There remain virtually no jobs outside the state sector, and remittances from the three million Zimbabweans working abroad – a crucial lifeline for families left behind – are in decline in a global recession. While "dollarisation" has meant a welcome return of goods and services for those with access to currency, for most it has spelled disaster. There is practically no money in the system, and the government has been forced to switch from cash payments to civil servants to coupons, most of which are now being refused as banks do not have the cash to redeem them.

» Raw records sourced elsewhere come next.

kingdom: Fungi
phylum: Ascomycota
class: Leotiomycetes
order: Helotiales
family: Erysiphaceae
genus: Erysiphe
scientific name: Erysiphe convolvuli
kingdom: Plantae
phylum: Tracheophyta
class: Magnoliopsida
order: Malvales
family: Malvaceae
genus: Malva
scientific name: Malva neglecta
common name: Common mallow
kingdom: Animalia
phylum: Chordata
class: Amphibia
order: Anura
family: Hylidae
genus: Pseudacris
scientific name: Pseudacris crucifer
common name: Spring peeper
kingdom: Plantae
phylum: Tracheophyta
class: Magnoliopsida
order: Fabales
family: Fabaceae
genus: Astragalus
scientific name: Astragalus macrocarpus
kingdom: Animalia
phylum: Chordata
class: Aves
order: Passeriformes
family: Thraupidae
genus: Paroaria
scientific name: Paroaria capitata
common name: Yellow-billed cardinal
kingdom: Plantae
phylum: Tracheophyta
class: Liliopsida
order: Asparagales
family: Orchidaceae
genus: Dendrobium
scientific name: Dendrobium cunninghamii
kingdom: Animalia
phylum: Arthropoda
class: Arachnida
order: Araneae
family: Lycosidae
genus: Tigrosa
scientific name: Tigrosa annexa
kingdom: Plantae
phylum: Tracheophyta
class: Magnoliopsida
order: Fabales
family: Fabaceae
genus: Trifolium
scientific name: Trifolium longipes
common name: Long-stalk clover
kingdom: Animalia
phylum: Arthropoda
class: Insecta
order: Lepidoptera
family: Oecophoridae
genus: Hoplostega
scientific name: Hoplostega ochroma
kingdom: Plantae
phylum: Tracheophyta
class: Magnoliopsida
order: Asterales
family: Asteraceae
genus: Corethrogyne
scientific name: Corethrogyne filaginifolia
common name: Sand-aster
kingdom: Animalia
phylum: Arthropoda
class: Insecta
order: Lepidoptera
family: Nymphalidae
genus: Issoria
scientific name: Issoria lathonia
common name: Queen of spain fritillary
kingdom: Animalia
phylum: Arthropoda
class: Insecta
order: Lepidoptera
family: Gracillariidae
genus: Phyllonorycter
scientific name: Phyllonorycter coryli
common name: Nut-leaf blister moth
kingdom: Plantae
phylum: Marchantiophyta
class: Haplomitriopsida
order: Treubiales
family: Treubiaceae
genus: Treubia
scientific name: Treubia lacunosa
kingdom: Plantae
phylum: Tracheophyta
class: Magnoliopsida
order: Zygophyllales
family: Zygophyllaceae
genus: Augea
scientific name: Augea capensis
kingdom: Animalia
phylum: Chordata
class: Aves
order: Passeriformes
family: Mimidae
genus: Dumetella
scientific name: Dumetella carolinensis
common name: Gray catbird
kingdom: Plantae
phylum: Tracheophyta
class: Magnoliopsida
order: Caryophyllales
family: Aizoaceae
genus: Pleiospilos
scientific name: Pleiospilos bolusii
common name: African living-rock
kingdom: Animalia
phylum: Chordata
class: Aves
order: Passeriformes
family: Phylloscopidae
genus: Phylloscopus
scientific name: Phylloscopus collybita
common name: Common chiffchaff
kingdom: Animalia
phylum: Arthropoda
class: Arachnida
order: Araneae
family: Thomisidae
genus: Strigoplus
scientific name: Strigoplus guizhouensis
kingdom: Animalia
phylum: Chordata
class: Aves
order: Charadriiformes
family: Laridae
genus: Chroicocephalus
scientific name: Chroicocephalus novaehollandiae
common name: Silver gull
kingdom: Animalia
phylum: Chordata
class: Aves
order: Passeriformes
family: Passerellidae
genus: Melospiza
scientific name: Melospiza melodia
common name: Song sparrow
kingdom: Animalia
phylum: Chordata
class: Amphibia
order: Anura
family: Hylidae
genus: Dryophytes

The experience of Rumbi Kazingizi, a middle-class housewife, is frighteningly common. "Food is still not easily available," she said. "Although it's now cheap, where to get the money to buy the food is the biggest challenge."
Meanwhile farm invasions have intensified. While the finance minister appeals for funds, his Zanu-PF colleagues in cabinet sign paperwork allowing fresh farm seizures, and the prime minister rages against "land thefts".
With their own political credibility on the line, Tsvangirai and his allies are facing a bitter realisation: they have given the powerful clique around Mugabe the political space to carry on regardless.